What is being asked → Every record must be reproduced exactly. Leave none out.

Collection entries
◇ ◇ ◇ ◇

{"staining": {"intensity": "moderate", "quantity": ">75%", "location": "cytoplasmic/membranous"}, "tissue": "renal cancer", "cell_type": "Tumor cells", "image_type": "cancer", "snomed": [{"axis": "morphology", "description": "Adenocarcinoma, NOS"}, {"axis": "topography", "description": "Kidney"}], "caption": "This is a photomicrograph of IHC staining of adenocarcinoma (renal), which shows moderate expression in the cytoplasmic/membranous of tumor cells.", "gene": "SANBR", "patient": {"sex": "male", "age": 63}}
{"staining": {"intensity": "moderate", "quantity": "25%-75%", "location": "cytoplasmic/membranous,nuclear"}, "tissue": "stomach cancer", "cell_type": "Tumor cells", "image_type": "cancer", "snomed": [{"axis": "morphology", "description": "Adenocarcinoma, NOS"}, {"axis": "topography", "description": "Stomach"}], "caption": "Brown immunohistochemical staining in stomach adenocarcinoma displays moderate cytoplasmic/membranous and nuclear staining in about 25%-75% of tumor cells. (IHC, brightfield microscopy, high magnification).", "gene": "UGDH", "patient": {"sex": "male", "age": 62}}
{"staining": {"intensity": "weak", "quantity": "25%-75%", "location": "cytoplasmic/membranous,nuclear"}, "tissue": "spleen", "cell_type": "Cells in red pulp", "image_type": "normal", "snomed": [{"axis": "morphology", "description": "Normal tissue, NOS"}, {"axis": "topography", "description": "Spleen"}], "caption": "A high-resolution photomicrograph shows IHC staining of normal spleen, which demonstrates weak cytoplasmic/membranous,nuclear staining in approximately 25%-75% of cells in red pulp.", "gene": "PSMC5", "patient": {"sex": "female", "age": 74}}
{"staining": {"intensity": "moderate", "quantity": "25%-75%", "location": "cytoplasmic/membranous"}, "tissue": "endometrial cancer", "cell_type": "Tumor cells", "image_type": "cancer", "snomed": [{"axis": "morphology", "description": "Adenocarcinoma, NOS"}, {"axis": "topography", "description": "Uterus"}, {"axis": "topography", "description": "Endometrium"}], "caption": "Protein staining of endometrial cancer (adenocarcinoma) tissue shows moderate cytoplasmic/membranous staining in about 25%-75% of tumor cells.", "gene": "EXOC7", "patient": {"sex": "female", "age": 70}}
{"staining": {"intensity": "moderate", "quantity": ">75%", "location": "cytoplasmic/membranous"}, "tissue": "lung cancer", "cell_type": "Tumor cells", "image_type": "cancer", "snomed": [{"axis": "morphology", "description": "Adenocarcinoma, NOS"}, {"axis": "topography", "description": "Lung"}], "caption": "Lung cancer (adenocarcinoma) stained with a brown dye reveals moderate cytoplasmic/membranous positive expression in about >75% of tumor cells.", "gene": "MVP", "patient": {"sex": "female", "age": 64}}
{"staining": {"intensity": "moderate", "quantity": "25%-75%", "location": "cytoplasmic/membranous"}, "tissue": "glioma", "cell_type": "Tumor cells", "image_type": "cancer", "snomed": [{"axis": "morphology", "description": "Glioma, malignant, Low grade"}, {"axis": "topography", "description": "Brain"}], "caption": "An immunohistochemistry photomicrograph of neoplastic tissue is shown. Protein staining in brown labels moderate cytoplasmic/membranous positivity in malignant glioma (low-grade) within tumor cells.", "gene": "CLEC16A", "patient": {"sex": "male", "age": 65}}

◇ ◇ ◇ ◇

Answer space →
{"staining": {"intensity": "moderate", "quantity": ">75%", "location": "cytoplasmic/membranous"}, "tissue": "renal cancer", "cell_type": "Tumor cells", "image_type": "cancer", "snomed": [{"axis": "morphology", "description": "Adenocarcinoma, NOS"}, {"axis": "topography", "description": "Kidney"}], "caption": "This is a photomicrograph of IHC staining of adenocarcinoma (renal), which shows moderate expression in the cytoplasmic/membranous of tumor cells.", "gene": "SANBR", "patient": {"sex": "male", "age": 63}}
{"staining": {"intensity": "moderate", "quantity": "25%-75%", "location": "cytoplasmic/membranous,nuclear"}, "tissue": "stomach cancer", "cell_type": "Tumor cells", "image_type": "cancer", "snomed": [{"axis": "morphology", "description": "Adenocarcinoma, NOS"}, {"axis": "topography", "description": "Stomach"}], "caption": "Brown immunohistochemical staining in stomach adenocarcinoma displays moderate cytoplasmic/membranous and nuclear staining in about 25%-75% of tumor cells. (IHC, brightfield microscopy, high magnification).", "gene": "UGDH", "patient": {"sex": "male", "age": 62}}
{"staining": {"intensity": "weak", "quantity": "25%-75%", "location": "cytoplasmic/membranous,nuclear"}, "tissue": "spleen", "cell_type": "Cells in red pulp", "image_type": "normal", "snomed": [{"axis": "morphology", "description": "Normal tissue, NOS"}, {"axis": "topography", "description": "Spleen"}], "caption": "A high-resolution photomicrograph shows IHC staining of normal spleen, which demonstrates weak cytoplasmic/membranous,nuclear staining in approximately 25%-75% of cells in red pulp.", "gene": "PSMC5", "patient": {"sex": "female", "age": 74}}
{"staining": {"intensity": "moderate", "quantity": "25%-75%", "location": "cytoplasmic/membranous"}, "tissue": "endometrial cancer", "cell_type": "Tumor cells", "image_type": "cancer", "snomed": [{"axis": "morphology", "description": "Adenocarcinoma, NOS"}, {"axis": "topography", "description": "Uterus"}, {"axis": "topography", "description": "Endometrium"}], "caption": "Protein staining of endometrial cancer (adenocarcinoma) tissue shows moderate cytoplasmic/membranous staining in about 25%-75% of tumor cells.", "gene": "EXOC7", "patient": {"sex": "female", "age": 70}}
{"staining": {"intensity": "moderate", "quantity": ">75%", "location": "cytoplasmic/membranous"}, "tissue": "lung cancer", "cell_type": "Tumor cells", "image_type": "cancer", "snomed": [{"axis": "morphology", "description": "Adenocarcinoma, NOS"}, {"axis": "topography", "description": "Lung"}], "caption": "Lung cancer (adenocarcinoma) stained with a brown dye reveals moderate cytoplasmic/membranous positive expression in about >75% of tumor cells.", "gene": "MVP", "patient": {"sex": "female", "age": 64}}
{"staining": {"intensity": "moderate", "quantity": "25%-75%", "location": "cytoplasmic/membranous"}, "tissue": "glioma", "cell_type": "Tumor cells", "image_type": "cancer", "snomed": [{"axis": "morphology", "description": "Glioma, malignant, Low grade"}, {"axis": "topography", "description": "Brain"}], "caption": "An immunohistochemistry photomicrograph of neoplastic tissue is shown. Protein staining in brown labels moderate cytoplasmic/membranous positivity in malignant glioma (low-grade) within tumor cells.", "gene": "CLEC16A", "patient": {"sex": "male", "age": 65}}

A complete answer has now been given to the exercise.